[Text shown]
********************
We have decided to implement this functionality as a separate open-source project that will allow us to bridge the platform API to literally any device. The data flow diagram is attached, and we will describe it in detail below.
The IoT Gateway is built on top of Java, but is different from similar projects that leverage OSGi technology. The idea is distantly similar to a microservices architecture. After all, there are other programming languages (C, C++, Python, Javascript, Go, etc.) that may be more suitable for application development for target IoT devices, especially when we are talking about language APIs and existing libraries to work with serial ports, GPIOs, I2C, and new modules and sensors that are released every day.
The Gateway provides simple integration APIs and encapsulates common Thingsboard-related tasks: device provisioning, local data persistence and delivery, message converters/adapters, and more. As an application developer, you are able to choose Python, Go, C/C++, and other languages and connect to Thingsboard Gateway through external MQTT broker or OPC-UA server. Devices that support other protocols may be connected to gateway by implementing custom extensions.
Thingsboard IoT Gateway provides following features:
OPC-UA extension to collect data from devices that are connected to OPC-UA servers.
MQTT extension to collect data that is published to external MQTT brokers.
Persistence of collected data to guarantee data delivery in case of network and hardware failures.
Automatic reconnecting to Thingsboard clusters.
Simple yet powerful mapping of incoming data and messages in a unified format.
The initial Gateway release goal is to bring Thingsboard data collection feature to OPC-UA- and MQTT-enabled devices. The Gateway project is currently in the active development stage, and you should expect major feature releases in next two months. Our next goal is to bridge all other Thingsboard features and allow you to configure and manage IoT devices through the gateway using Thingsboard widgets and dashboards.
********************
[Source data]
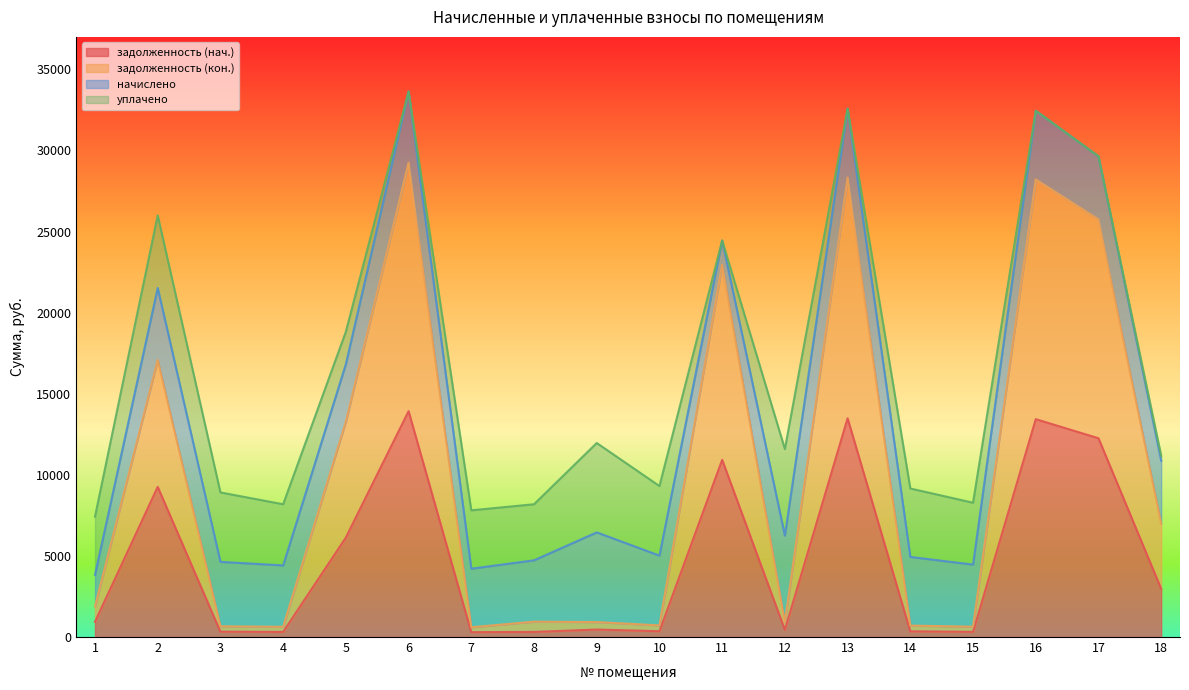

Which series changed the most between 10 and 18?

задолженность (кон.)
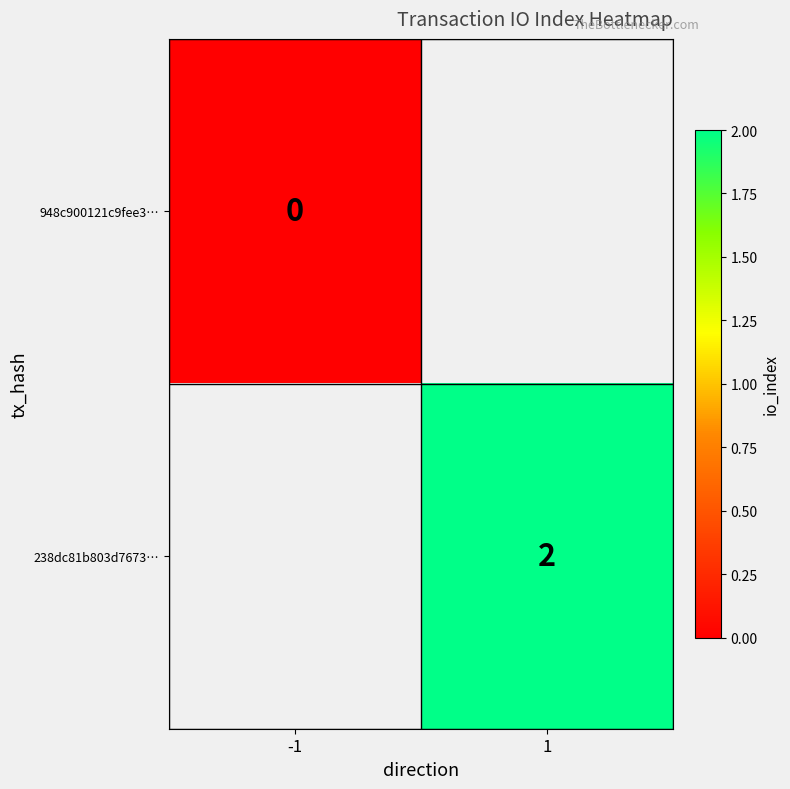

Is it true that 238dc81b803d7673… equals 3 at 1?

False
********************
[Written task 1]
From the passage about the Thingsboard IoT Gateway, set down the part starting with "The Gateway provides" and going on through "external MQTT brokers.".
[Written task 2]
In the passage about the Thingsboard IoT Gateway, what can application developers connect to the Gateway through?

[Final answer 1]
The Gateway provides simple integration APIs and encapsulates common Thingsboard-related tasks: device provisioning, local data persistence and delivery, message converters/adapters, and more. As an application developer, you are able to choose Python, Go, C/C++, and other languages and connect to Thingsboard Gateway through external MQTT broker or OPC-UA server. Devices that support other protocols may be connected to gateway by implementing custom extensions.
Thingsboard IoT Gateway provides following features:
OPC-UA extension to collect data from devices that are connected to OPC-UA servers.
MQTT extension to collect data that is published to external MQTT brokers.

[Final answer 2]
An external MQTT broker or an OPC-UA server.